Der Designator ist auf dem Ticket selbst aufgedruckt, normalerweise in einem dedizierten Feld neben dem Passagiernamen und den Tarifangaben. Er ist auch in den Reservierungssystemdaten enthalten, weshalb er sich durch Check-in-Systeme, Boarding-Gate-Kontrollen und Umsatzabrechnung zieht. Das ist wichtig, weil der Designator direkt bestimmt, welchen Sitzplatz der Reisende belegen darf, welche Gepäckgrenzen gelten, welche Rückgabe- oder Änderungsregeln das Ticket regeln und ob bestimmte Leistungen enthalten sind oder ausgeschlossen werden.
Verschiedene Fluggesellschaften pflegen ihre eigenen Designator-Tabellen innerhalb von Branchenkonventionen. Ein Säuglings-Ticket unterliegt normalerweise Gewichtsbeschränkungen und kann keinen Sitzplatz gewähren; ein Kind-Ticket bietet oft einen Rabatt von 25 bis 50 Prozent des Erwachsenentarifs, kann aber die Strecke einschränken. Mitarbeiterpässe nutzen Designatoren, die Standby- oder Non-Revenue-Status kennzeichnen. Einige Designatoren spiegeln spezielle Promo-Tarife, Pauschalreisen oder staatlich regulierte Kategorien wie Studierenden- oder Militär-Rabatt-Programme wider. Besatzungsmitglieder im Dienst können eigene Designatoren haben, die sich von bezahlten Passagieren unterscheiden.
Bedeutung im Flugbetrieb
Bodenpersonal nutzt den Ticket-Designator beim Check-in, um Gepäckregeln durchzusetzen: Ein Säuglings-Ticket erlaubt normalerweise ein aufgegebenes Gepäckstück und ein Handgepäck, während ein Vollzahler-Erwachsener ein höheres Limit erhält. Gate-Mitarbeiter nutzen den Designator, um die Boarding-Reihenfolge zu regeln und zu überprüfen, dass der Passagier zur Ticketklasse passt. Revenue-Teams nutzen Designatoren, um Verkaufsdaten zu segmentieren, die Rabatdurchdringung zu verfolgen und Pricing-Analysen zu speisen. Bei der Streitbeilegung wird der Designator herangezogen, um zu bestimmen, was dem Passagier verkauft wurde und welche Regeln zum Zeitpunkt der Buchung galten.

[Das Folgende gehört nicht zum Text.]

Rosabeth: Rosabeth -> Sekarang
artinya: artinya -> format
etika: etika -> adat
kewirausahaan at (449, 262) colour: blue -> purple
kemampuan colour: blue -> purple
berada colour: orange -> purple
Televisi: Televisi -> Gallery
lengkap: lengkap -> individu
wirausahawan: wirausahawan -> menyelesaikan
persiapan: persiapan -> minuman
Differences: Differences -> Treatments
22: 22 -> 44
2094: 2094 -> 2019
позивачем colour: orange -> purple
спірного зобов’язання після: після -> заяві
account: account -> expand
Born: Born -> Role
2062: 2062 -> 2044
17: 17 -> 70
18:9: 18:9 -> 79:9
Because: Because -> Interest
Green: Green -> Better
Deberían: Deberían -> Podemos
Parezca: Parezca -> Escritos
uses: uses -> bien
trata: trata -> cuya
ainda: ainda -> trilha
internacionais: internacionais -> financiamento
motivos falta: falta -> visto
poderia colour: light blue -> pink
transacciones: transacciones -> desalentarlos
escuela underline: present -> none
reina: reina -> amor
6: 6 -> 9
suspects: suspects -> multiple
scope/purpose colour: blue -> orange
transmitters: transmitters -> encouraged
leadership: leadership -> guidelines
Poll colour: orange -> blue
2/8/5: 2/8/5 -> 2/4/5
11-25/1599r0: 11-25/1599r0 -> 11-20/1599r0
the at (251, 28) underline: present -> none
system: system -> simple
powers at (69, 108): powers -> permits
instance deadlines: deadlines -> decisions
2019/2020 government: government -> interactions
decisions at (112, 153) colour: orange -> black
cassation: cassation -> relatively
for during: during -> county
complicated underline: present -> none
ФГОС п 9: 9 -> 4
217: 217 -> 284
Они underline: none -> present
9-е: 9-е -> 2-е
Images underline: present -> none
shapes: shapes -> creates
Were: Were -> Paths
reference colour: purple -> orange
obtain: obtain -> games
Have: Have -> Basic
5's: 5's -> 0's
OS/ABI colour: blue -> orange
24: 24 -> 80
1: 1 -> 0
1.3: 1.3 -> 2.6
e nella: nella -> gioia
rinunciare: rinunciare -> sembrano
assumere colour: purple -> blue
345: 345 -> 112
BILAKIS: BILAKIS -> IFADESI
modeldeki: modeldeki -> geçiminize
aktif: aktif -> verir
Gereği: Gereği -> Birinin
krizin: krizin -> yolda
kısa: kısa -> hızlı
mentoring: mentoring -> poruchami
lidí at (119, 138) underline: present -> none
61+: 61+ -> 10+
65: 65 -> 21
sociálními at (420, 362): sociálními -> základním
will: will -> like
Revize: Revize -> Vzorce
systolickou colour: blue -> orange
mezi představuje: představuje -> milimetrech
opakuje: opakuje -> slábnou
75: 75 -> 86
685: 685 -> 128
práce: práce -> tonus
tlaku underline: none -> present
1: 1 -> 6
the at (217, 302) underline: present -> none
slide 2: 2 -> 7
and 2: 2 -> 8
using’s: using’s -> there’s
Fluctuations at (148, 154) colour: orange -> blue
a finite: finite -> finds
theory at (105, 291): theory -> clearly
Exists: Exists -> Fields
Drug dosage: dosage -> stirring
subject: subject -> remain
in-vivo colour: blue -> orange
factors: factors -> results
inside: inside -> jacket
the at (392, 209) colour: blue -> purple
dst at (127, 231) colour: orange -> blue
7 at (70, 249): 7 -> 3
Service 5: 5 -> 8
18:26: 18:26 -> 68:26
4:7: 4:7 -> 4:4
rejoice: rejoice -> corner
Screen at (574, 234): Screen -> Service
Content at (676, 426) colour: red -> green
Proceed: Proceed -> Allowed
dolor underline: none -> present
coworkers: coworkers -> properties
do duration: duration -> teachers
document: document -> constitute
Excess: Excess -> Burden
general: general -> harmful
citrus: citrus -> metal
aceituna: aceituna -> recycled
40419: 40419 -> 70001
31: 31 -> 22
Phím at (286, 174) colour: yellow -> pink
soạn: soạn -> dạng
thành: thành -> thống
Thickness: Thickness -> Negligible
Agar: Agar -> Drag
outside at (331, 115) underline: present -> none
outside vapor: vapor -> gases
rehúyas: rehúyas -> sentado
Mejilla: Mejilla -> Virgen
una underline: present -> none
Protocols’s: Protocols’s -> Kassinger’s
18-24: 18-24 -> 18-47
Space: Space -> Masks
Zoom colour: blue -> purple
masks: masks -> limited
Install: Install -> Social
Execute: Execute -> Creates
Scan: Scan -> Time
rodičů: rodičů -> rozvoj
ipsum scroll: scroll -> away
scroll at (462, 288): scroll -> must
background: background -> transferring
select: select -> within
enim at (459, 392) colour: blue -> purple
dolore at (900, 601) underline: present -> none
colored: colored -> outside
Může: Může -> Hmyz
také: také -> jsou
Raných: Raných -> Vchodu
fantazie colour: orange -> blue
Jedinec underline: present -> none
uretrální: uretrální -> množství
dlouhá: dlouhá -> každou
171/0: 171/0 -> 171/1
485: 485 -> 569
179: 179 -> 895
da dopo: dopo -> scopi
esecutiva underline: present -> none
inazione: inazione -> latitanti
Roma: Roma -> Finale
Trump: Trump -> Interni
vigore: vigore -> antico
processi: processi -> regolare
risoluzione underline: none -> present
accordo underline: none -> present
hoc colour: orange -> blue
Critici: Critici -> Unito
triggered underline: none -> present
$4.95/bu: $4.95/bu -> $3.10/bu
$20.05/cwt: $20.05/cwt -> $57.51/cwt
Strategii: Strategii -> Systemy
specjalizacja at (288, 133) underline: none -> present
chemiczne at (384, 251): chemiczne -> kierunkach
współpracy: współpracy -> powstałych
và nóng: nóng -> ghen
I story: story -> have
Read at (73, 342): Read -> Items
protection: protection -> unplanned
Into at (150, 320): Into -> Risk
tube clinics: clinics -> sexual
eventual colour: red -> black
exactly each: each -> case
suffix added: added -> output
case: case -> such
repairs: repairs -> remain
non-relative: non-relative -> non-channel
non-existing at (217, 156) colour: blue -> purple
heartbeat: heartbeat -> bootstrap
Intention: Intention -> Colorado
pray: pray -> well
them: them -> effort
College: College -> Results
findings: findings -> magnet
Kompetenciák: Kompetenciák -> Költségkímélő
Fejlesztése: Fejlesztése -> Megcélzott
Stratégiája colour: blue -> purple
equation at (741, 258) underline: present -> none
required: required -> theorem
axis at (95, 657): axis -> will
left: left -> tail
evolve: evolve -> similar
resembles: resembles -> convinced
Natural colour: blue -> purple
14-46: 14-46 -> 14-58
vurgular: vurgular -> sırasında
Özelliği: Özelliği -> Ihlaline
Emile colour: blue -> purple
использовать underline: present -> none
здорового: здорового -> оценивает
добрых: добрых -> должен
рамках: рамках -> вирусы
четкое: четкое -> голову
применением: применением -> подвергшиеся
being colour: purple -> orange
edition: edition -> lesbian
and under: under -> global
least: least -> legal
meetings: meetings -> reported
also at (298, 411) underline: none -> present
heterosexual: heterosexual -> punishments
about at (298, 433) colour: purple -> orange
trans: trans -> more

Fehler bei der Designator-Zuweisung sind häufige Schmerzpunkte. Ein Kinder-Ticket, das an einen Erwachsenen ausgestellt wurde, oder umgekehrt, führt zu Tarifprüfungsfehlern und kann Rückforderungsansprüche auslösen. Nicht übereinstimmende Designatoren zwischen Reservierungssystem und gedrucktem Ticket verursachen Verzögerungen am Gate. Einige ältere Airline-Systeme nutzen noch einzelne Zeichen, während neuere Systeme alphanumerische Kombinationen verwenden; diese Legacy-Mischung erfordert sorgfältiges Mapping bei Integrationsprojekten. Revenue-Management-Systeme sind auf genaue Designator-Daten angewiesen, um die Rendite zu messen; ein Stapel falsch kodierter Tickets kann die Finanzberichterstattung für einen ganzen Flug oder Tag verfälschen.